Many are asking what is the big deal about raising rates a mere quarter of one percent. It seems like a very insignificant increase that would not significantly impact willingness of anyone to take out a loan. But that is true only if you think about the real economy where goods and services are produced, houses bought and sold etc.

When it comes to financial markets the rate hike is a huge deal. Seven years of zero interest rates created many speculative financial transactions that would depend on the Fed Funds Rate being zero. According to E.D. Skyrm from Wedbush Securities a rate increase of a quarter of a percent actually means a withdrawal of up to $800 billion from financial transactions worldwide. This is a huge sum of money that will simply disappear from the financial markets and could create selling pressures across the board. This is why last two times when Fed was preparing to hike rates, a tremendous volatility ensued in a stock market. This time is no exception, Dow Jones just had a roundtrip move of 1,000 points in only a few days, highly unusual behavior that indicates significant uncertainty on the part of market participants.

The effects of a rate hike will likely be a decrease in value in virtually all financial assets, houses, stocks,  bonds (whether decrease is moderate or significant remains to be seen). The only financial asset that is set to benefit from the increase is the U.S. dollar and possibly US Treasuries. Given this picture, it would make sense to hold off on big purchases, monitor the situation and hold on to your cash. If Fed’s continued rate increases create large price drops, this may present a great opportunity to buy assets on the cheap, whether they will be financial investments like stocks or bonds or real assets such as a house.

China

Throughout 2015 our readers know that we forecasted continued trouble for the Chinese equity market. Centrally planned support for the markets cannot take you very far in the presence of major trends like described above. In addition to unfavorable trends above, China has built up its own set of internal imbalances with a credit bubble of epic proportion.  We are going to write a separate story analyzing China situation shortly, but the basic conclusion is China has massive deleveraging that is sure to cause it to devalue to currency to avoid defaults.

Our research team at RiXtrema has created a number of scenarios to help clients test vulnerability of their portfolios to these outcomes. Here are they:

1.     Massive Dollar Rally – In that scenario we shock Bloomberg Dollar Index 30% against its basket of corresponding currencies.

2.     S&P 500 Energy drops 40% - Energy stocks have declined, but nowhere near a level that would be indicated if energy prices remain low.

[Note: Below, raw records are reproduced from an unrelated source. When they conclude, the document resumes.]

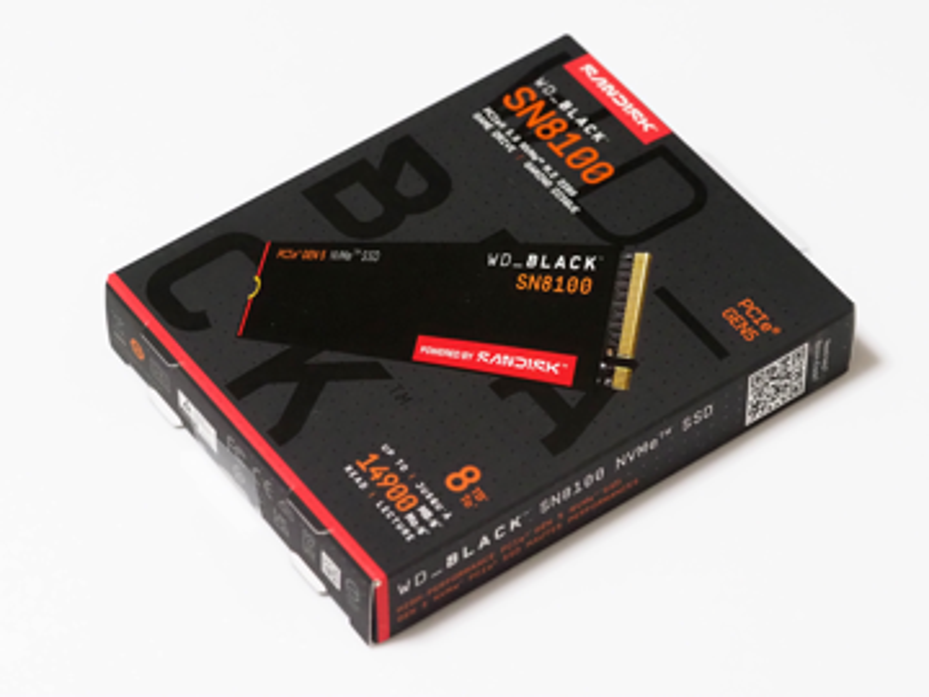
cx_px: 464
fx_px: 3220
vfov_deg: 12.3
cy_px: 348
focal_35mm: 120
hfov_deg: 16.4
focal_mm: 60
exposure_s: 1/125
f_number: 5
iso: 6400
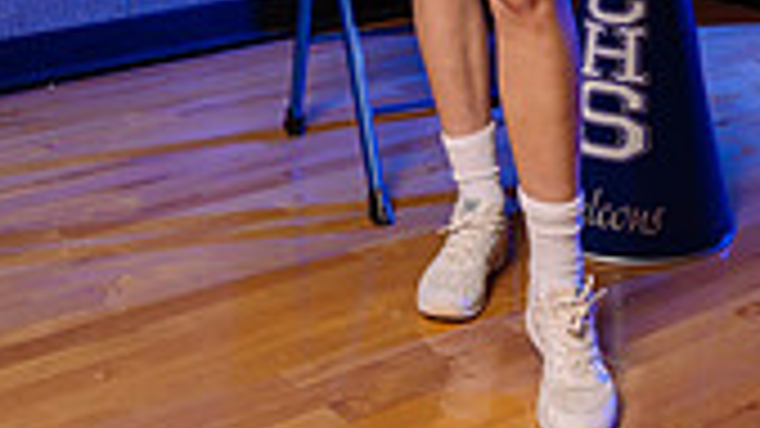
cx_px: 517
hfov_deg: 27.0
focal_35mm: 78
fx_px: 1572
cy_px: -514
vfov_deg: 12.8
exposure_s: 1/200
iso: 250
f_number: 9
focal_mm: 28
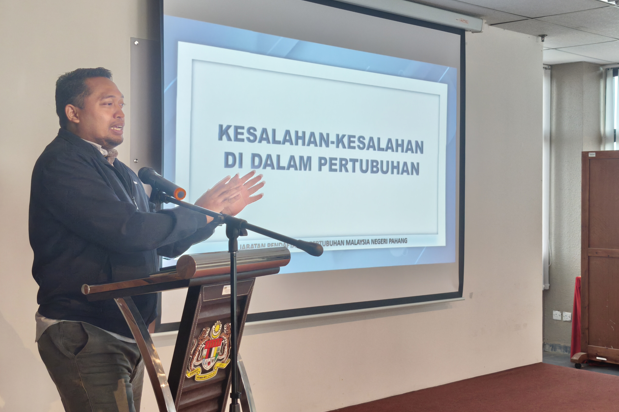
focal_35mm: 48
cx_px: 310
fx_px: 825
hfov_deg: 41.1
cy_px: 191
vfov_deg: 28.1
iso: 320
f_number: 1.6
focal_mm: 6.57
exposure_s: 1/50
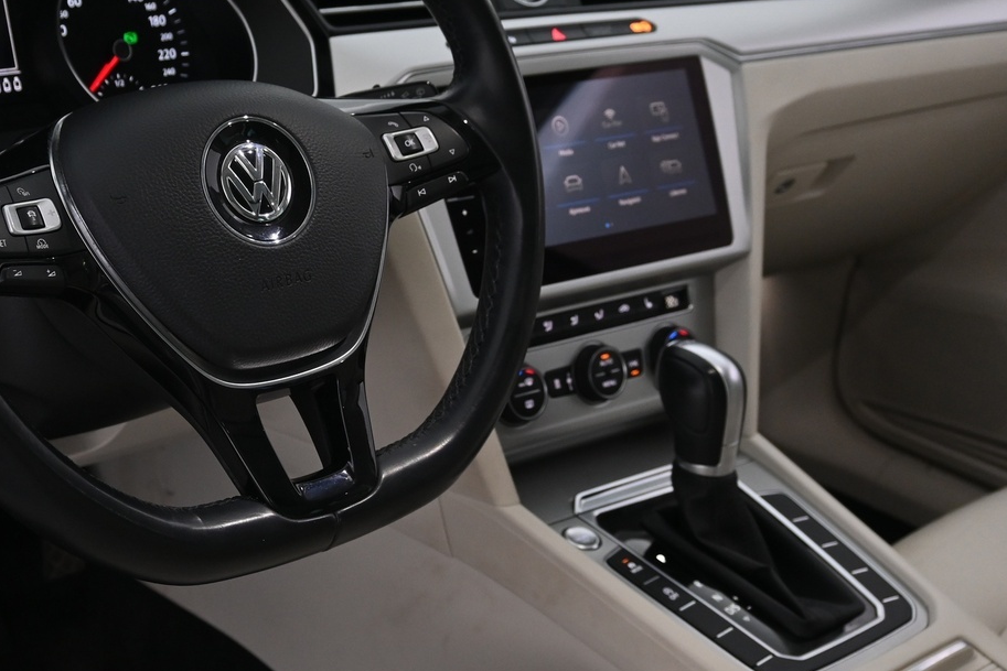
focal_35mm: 56
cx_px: 234
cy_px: 347
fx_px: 1563
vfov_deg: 24.2
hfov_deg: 34.8
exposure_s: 1/30
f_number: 4
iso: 720
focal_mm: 21
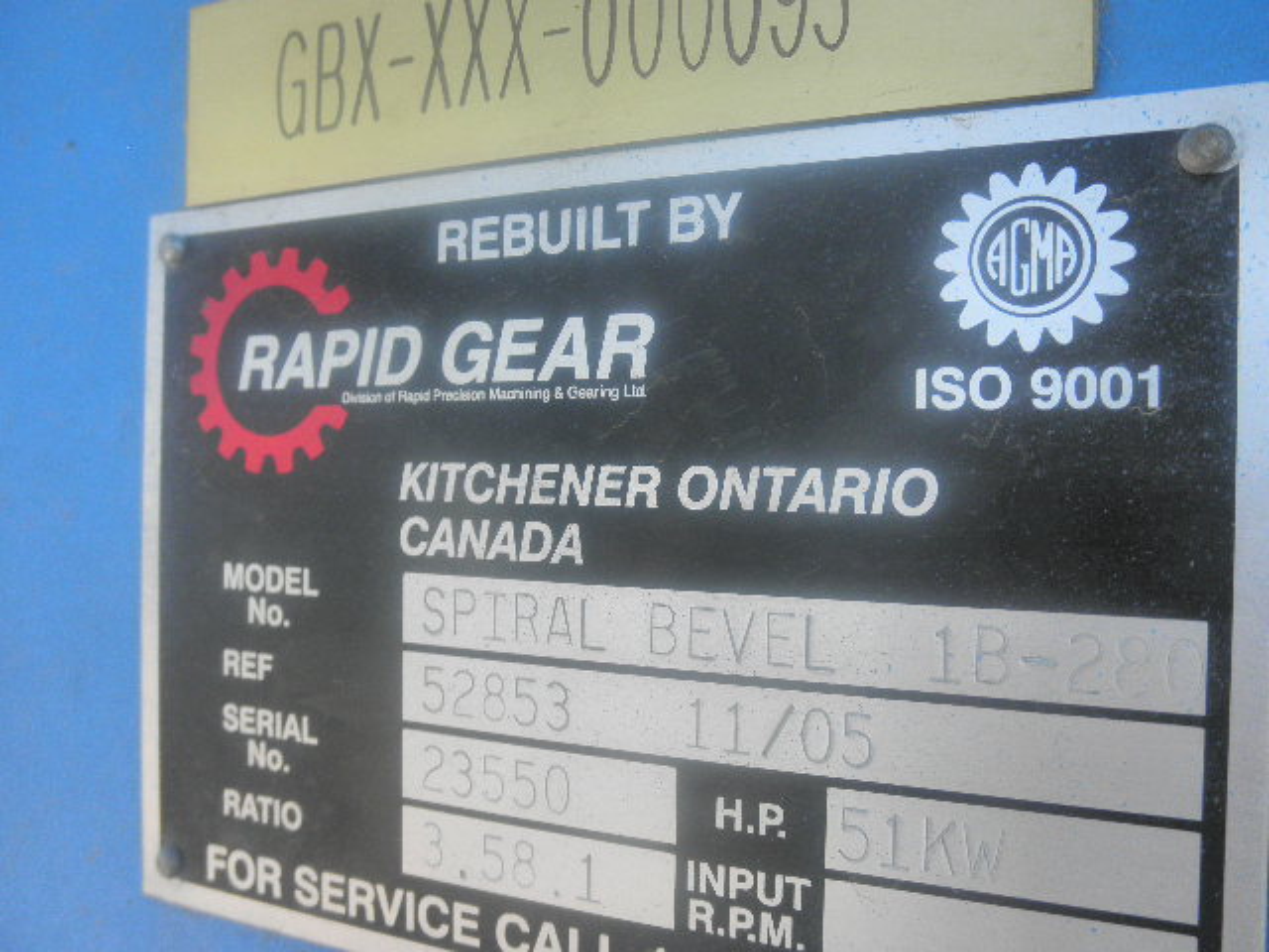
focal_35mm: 28
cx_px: 634
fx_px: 1026
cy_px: 476
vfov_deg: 49.7
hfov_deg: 63.4
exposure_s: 1/320
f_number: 3
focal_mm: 5
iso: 64
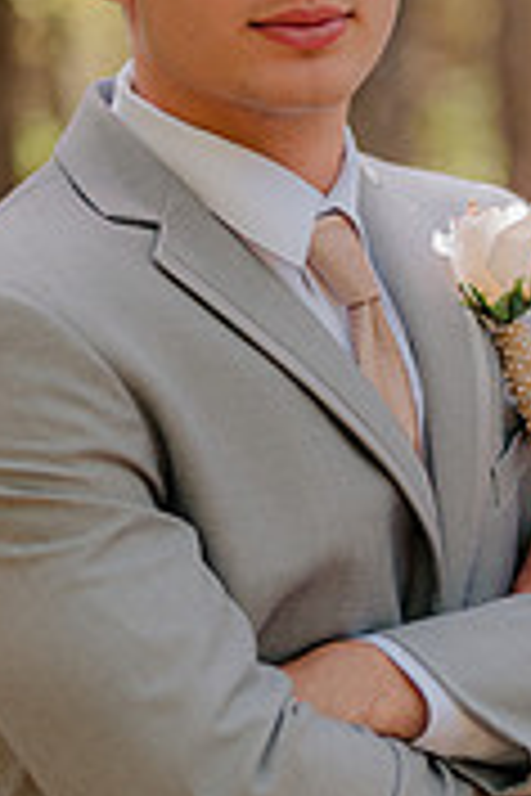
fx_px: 4779
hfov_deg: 6.4
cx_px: 398
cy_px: 202
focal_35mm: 216
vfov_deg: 9.5
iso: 1000
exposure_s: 1/2000
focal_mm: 85
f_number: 2.2
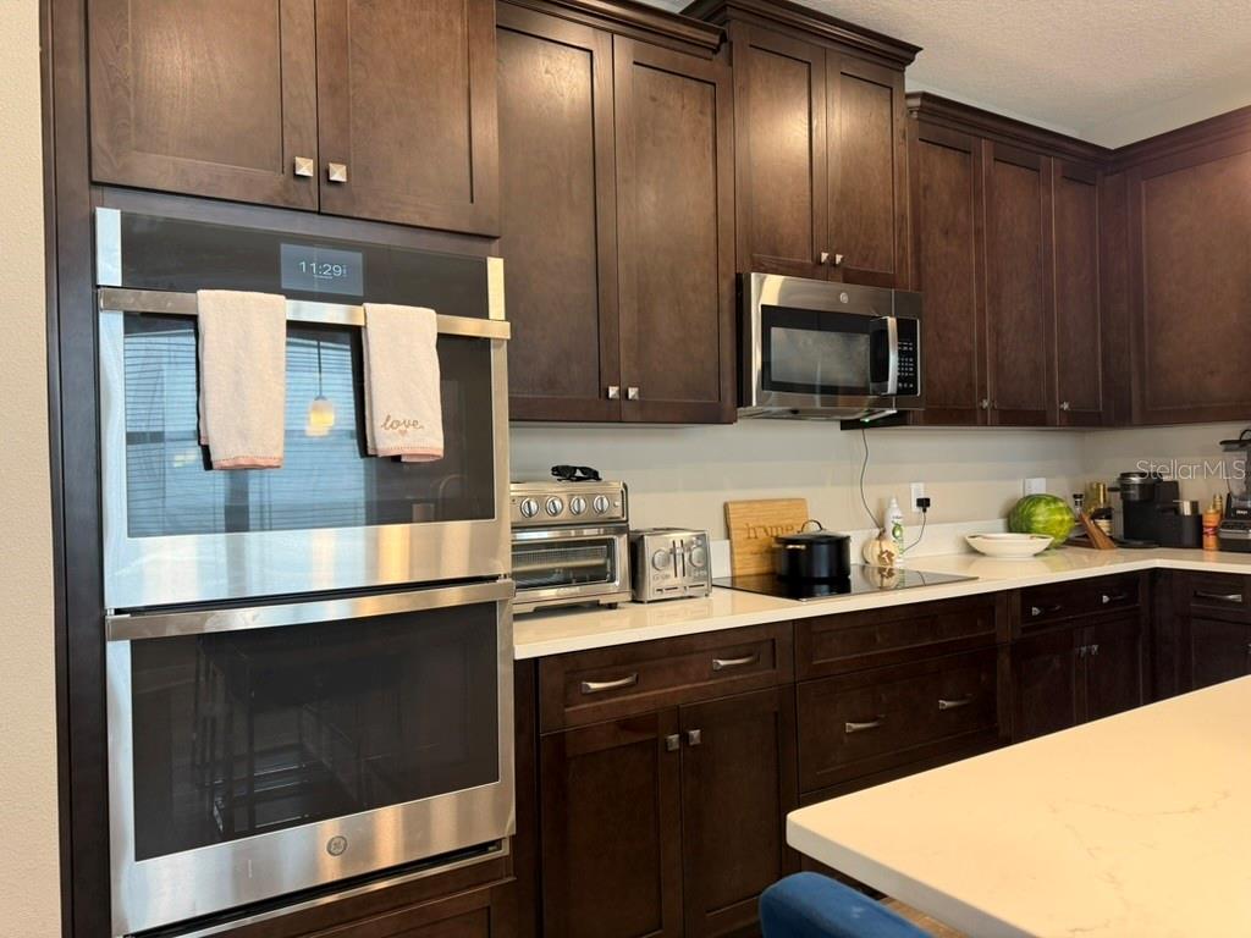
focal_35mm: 24
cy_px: 469
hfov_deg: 71.6
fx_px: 867
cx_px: 626
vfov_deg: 56.8
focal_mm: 6.76
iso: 160
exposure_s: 1/60
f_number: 1.78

We highly recommend testing your portfolio against such an event.

3.     Yuan Devaluation – Continued yuan devaluation is certain, we recommend starting with a shock of 5% against the dollar.

4.     Grexit – We also recommend continued vigilance about Europe. None of the problems in Greece (or Portugal/Spain for that matter) have been resolved. A new day of reckoning is looming and debt continues to increase.  Just because something is not in the headlines, does not mean it should be ignored.